Instruction: Copy all entries exactly, and wherever an entry holds a picture, leave that picture out.
»»
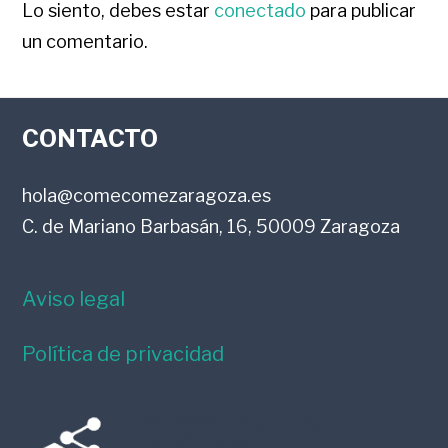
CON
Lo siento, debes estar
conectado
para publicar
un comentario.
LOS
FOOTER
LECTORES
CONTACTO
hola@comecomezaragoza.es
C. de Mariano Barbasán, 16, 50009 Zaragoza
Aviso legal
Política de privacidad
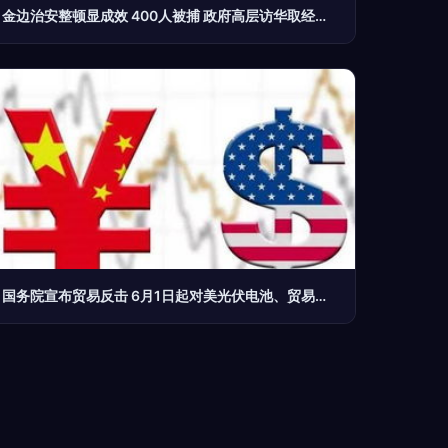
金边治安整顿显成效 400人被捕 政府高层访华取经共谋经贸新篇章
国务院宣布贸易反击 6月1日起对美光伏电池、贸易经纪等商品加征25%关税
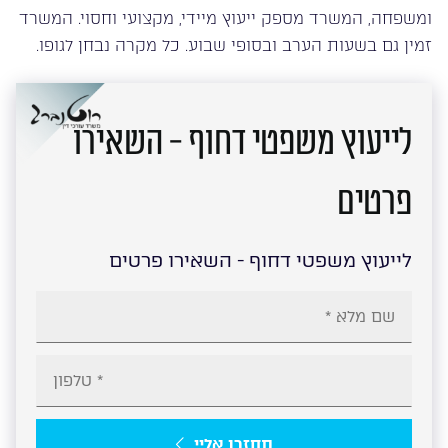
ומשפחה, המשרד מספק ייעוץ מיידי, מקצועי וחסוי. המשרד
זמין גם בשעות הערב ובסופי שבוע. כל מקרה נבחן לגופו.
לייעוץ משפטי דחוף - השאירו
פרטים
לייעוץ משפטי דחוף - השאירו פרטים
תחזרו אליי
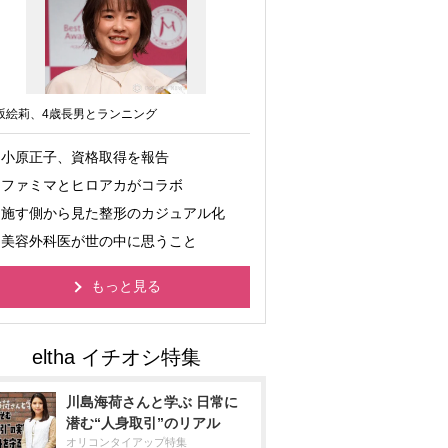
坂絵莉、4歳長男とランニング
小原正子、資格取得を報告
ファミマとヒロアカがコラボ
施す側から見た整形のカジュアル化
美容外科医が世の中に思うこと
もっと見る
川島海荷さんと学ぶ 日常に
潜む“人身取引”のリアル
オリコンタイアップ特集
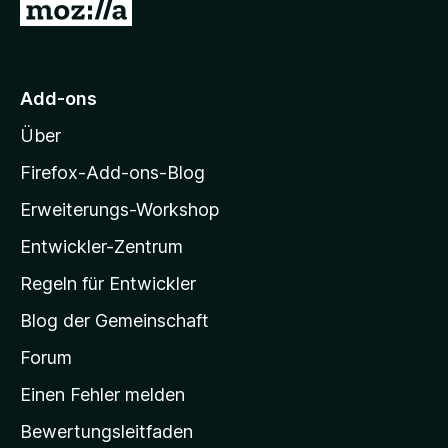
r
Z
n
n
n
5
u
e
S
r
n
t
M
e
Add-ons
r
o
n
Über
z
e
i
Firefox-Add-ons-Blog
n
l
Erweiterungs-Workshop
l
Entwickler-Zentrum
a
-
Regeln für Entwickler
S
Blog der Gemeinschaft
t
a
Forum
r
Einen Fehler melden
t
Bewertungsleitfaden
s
««
Response area:
CON
Lo siento, debes estar
conectado
para publicar
un comentario.
LOS
FOOTER
LECTORES
CONTACTO
hola@comecomezaragoza.es
C. de Mariano Barbasán, 16, 50009 Zaragoza
Aviso legal
Política de privacidad
金边治安整顿显成效 400人被捕 政府高层访华取经共谋经贸新篇章
国务院宣布贸易反击 6月1日起对美光伏电池、贸易经纪等商品加征25%关税
ומשפחה, המשרד מספק ייעוץ מיידי, מקצועי וחסוי. המשרד
זמין גם בשעות הערב ובסופי שבוע. כל מקרה נבחן לגופו.
לייעוץ משפטי דחוף - השאירו
פרטים
לייעוץ משפטי דחוף - השאירו פרטים
תחזרו אליי
坂絵莉、4歳長男とランニング
小原正子、資格取得を報告
ファミマとヒロアカがコラボ
施す側から見た整形のカジュアル化
美容外科医が世の中に思うこと
もっと見る
川島海荷さんと学ぶ 日常に
潜む“人身取引”のリアル
オリコンタイアップ特集
r
Z
n
n
n
5
u
e
S
r
n
t
M
e
Add-ons
r
o
n
Über
z
e
i
Firefox-Add-ons-Blog
n
l
Erweiterungs-Workshop
l
Entwickler-Zentrum
a
-
Regeln für Entwickler
S
Blog der Gemeinschaft
t
a
Forum
r
Einen Fehler melden
t
Bewertungsleitfaden
s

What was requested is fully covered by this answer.